__BRIEF__: Whenever a line in the following entries includes "elbow", tally it. Report nothing except the final count.

__SUPPLIED INFORMATION__:
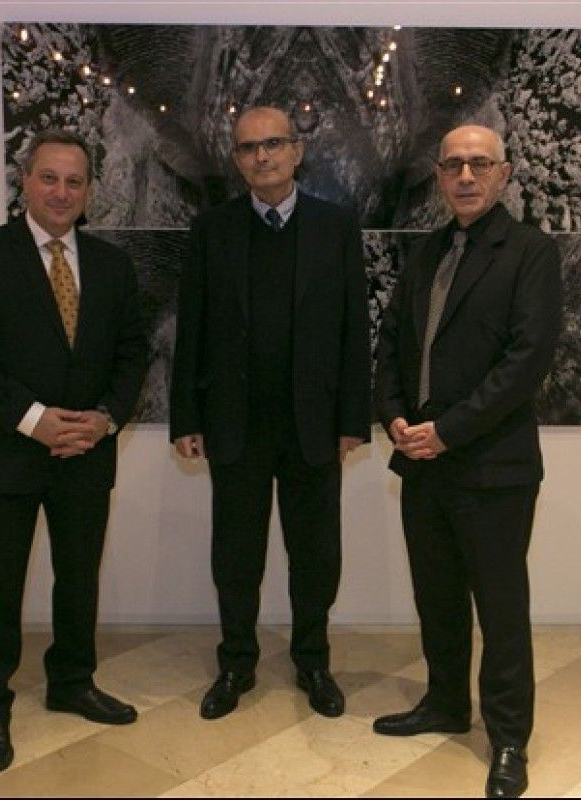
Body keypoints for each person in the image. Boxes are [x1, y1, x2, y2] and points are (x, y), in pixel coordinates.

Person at [0, 130, 148, 773]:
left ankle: (72, 682)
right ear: (25, 181)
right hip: (2, 454)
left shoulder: (112, 266)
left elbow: (133, 354)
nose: (62, 192)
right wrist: (34, 422)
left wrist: (104, 420)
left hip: (86, 453)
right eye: (49, 178)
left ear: (89, 191)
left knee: (79, 579)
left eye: (75, 181)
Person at [373, 125, 562, 798]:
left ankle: (508, 738)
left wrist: (447, 431)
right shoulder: (427, 253)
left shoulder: (532, 252)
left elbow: (526, 361)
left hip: (494, 467)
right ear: (438, 175)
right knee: (438, 597)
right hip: (423, 461)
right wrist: (395, 416)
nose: (465, 176)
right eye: (453, 164)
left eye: (479, 164)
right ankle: (446, 702)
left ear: (504, 173)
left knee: (501, 609)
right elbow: (392, 343)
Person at [170, 106, 369, 721]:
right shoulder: (212, 230)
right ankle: (236, 662)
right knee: (236, 556)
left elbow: (353, 327)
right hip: (235, 424)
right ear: (236, 160)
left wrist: (352, 420)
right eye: (248, 147)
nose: (262, 156)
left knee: (316, 554)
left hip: (314, 425)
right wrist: (186, 417)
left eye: (273, 144)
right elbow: (192, 328)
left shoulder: (336, 226)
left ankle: (313, 661)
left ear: (297, 151)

__TASK OUTPUT__: 5